La Cour de cassation ne se laisse pas enferrer dans un débat technique qui aurait pu s’avérer périlleux : le logiciel mis à disposition est nécessairement contrefaisant puisque « tout service de communication au public en ligne d’œuvres protégées, sans avoir obtenu les autorisations requises et toute mise à disposition d’un logiciel ayant cette finalité, entrent dans les prévisions des articles L. 335-4 et L. 335-2-1 du code de la propriété intellectuelle ». Peu importe, en somme, les moyens mis à disposition, voire même leur degré de technicité (il était également soutenu devant la cour d’appel que le logiciel ne permettait l’écoute qu’en « qualité basse » puisque l’objectif était, « seulement », de faire connaitre les artistes) : la qualité de l’outil ou sa finalité philanthropique initiale (philanthropisme qui a cependant rapporté à ses auteurs, au titre des recettes publicitaires, plus d’un million d’euros en deux ans) ne sont pas déterminants dès lors que, dans les faits, il permet un téléchargement sans autorisation.
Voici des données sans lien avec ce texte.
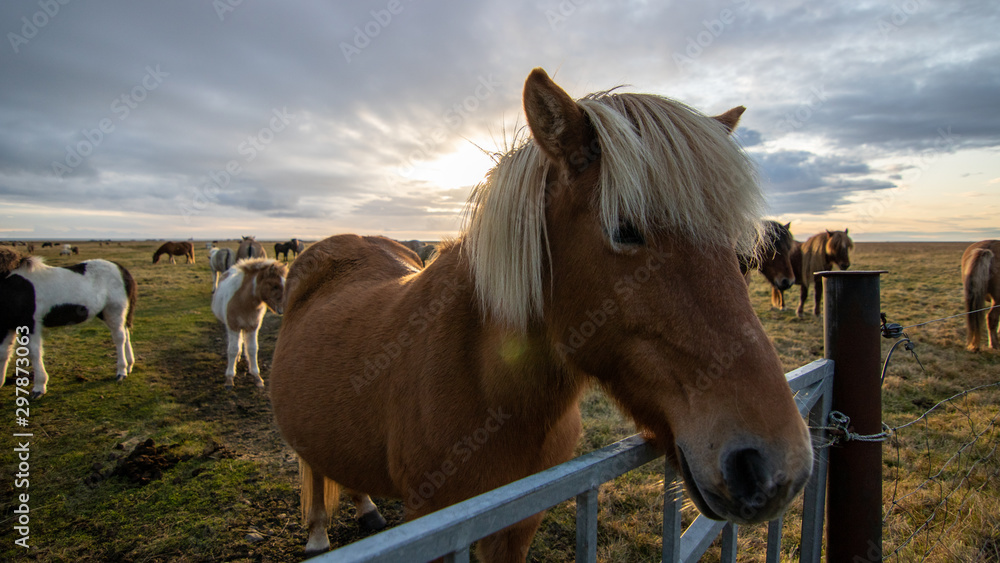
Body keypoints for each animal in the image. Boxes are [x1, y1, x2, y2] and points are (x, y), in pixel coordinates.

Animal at [1, 255, 137, 398]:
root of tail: (120, 269)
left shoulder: (30, 324)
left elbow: (34, 352)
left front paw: (39, 387)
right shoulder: (8, 327)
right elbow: (4, 352)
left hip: (114, 311)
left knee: (119, 338)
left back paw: (121, 371)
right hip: (108, 313)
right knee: (125, 334)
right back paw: (129, 366)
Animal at [211, 258, 287, 389]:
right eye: (275, 286)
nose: (284, 307)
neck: (243, 302)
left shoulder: (253, 327)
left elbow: (252, 349)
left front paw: (257, 377)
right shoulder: (233, 327)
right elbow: (232, 349)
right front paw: (229, 379)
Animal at [269, 68, 813, 560]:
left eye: (738, 252)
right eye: (625, 228)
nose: (775, 469)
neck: (494, 394)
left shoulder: (518, 521)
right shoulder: (434, 526)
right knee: (312, 469)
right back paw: (317, 534)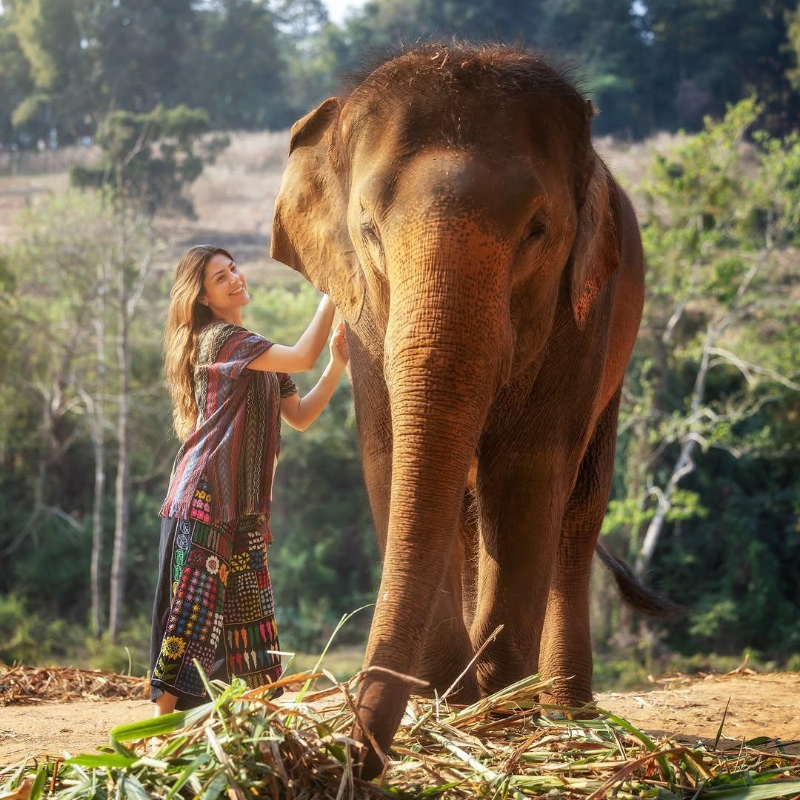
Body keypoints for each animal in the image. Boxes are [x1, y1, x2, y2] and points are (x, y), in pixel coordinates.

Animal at [270, 43, 676, 779]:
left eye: (538, 230)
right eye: (368, 230)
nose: (342, 760)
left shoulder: (583, 314)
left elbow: (525, 472)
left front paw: (495, 699)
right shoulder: (369, 328)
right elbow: (389, 458)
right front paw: (453, 696)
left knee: (578, 507)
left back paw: (566, 714)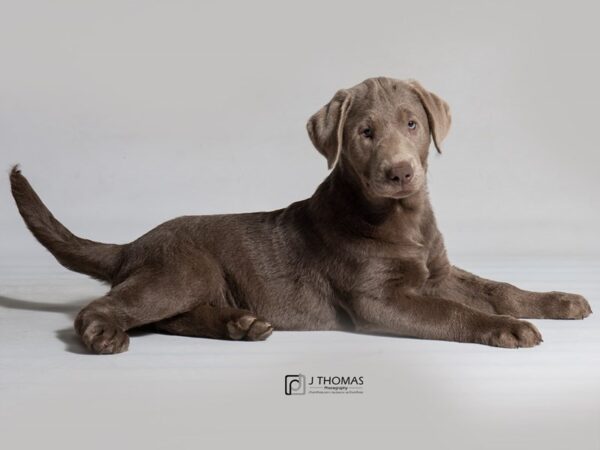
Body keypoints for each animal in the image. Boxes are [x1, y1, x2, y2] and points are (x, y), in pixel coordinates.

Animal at [9, 76, 592, 356]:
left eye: (412, 124)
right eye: (365, 133)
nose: (400, 173)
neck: (401, 218)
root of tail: (131, 244)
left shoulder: (438, 271)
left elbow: (497, 287)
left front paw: (558, 301)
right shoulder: (379, 299)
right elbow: (454, 312)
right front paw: (508, 329)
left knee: (168, 318)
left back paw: (240, 325)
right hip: (182, 269)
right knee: (109, 308)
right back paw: (104, 336)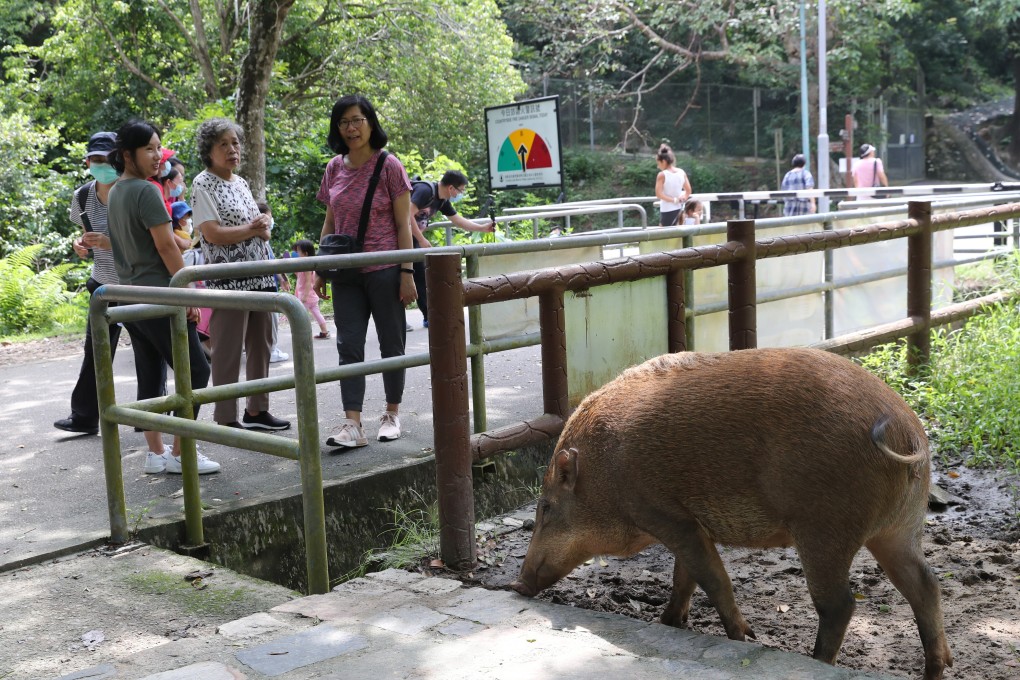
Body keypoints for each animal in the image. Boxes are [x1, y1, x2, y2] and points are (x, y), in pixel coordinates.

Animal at [512, 348, 952, 680]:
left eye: (546, 508)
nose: (516, 585)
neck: (604, 472)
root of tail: (904, 430)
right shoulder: (689, 522)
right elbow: (684, 578)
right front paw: (667, 624)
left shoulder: (667, 515)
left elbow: (712, 578)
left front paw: (742, 638)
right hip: (899, 528)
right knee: (926, 584)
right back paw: (937, 670)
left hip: (825, 527)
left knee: (840, 604)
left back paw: (814, 662)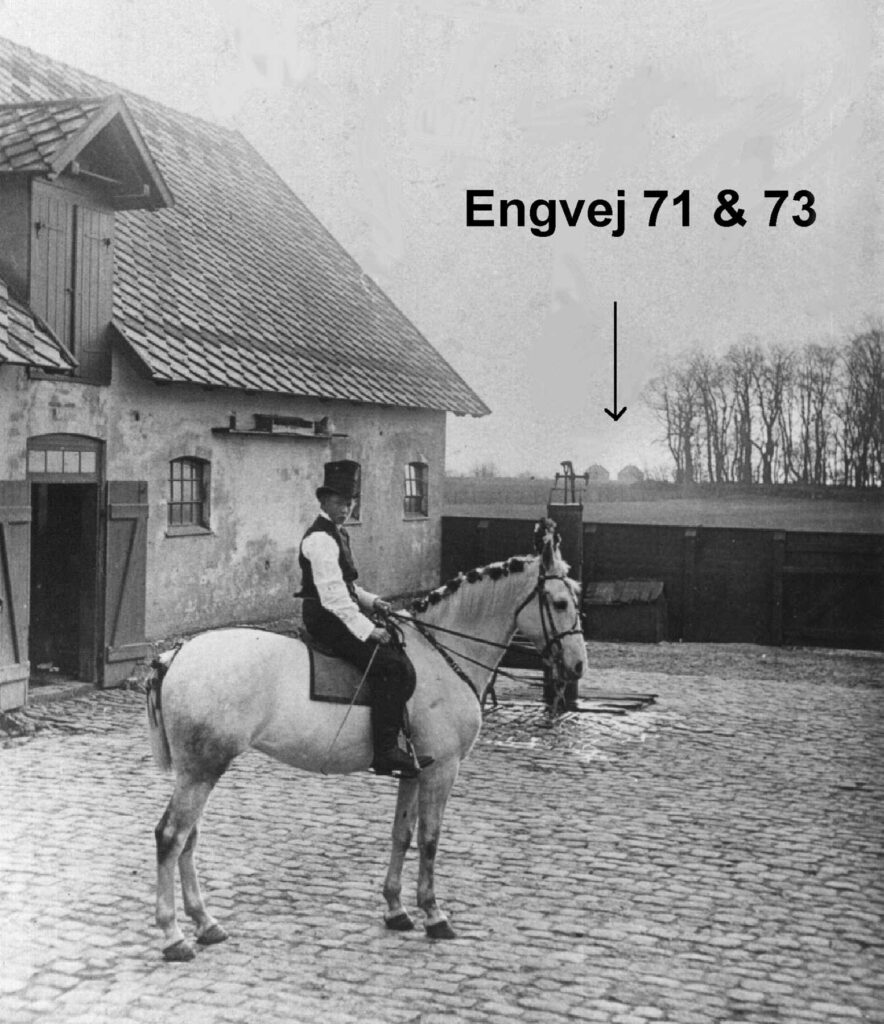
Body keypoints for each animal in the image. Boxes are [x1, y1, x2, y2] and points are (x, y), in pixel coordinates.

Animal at [146, 524, 585, 962]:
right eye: (560, 602)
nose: (578, 666)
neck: (440, 658)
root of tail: (178, 654)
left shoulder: (415, 770)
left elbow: (402, 835)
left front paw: (396, 908)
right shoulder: (443, 769)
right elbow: (429, 839)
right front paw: (434, 914)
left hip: (199, 770)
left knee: (188, 839)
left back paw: (205, 922)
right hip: (203, 769)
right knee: (171, 837)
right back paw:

S’agissant, ensuite, du statut d’hébergeur excipé par les prévenus, pour lequel la loi pour la confiance dans l’économie numérique a prévu (art. 6) un régime de responsabilité atténué, on regrettera simplement que la Cour de cassation refuse l’obstacle. En effet, alors que le juge du fond avait clairement énoncé que le statut d’hébergeur ne pouvait être accordé aux contrefacteurs en raison du fait que le « site offrait une capacité d’action sur les contenus accessibles, allant bien au-delà de la simple structuration ou classification des informations mises à la disposition du public, nonobstant le fait que les playlists sont composés par les internautes », la chambre criminelle se contente d’énoncer que « l’hébergeur ne peut bénéficier de l’exonération de responsabilité pénale prévue par l’article 6, I, 3, de la loi n° 2004-575 du 21 juin 2004 s’il avait effectivement connaissance de l’activité illicite ou si, dès le moment où il en a eu connaissance, il n’a pas agi promptement pour retirer les informations stockées ou en rendre l’accès indisponible ». La formulation reste incertaine car l’on ne sait trop si c’est le statut d’hébergeur en tant que tel qui est refusé ou bien l’exonération de responsabilité du fait de la connaissance de l’activité illicite.

Quoi qu’il en soit, il n’en reste pas moins que le streaming est, désormais, clairement reconnu comme une forme de mise à disposition et doit, à ce titre, recueillir au préalable les autorisations nécessaires des ayants droit pour prospérer de manière licite.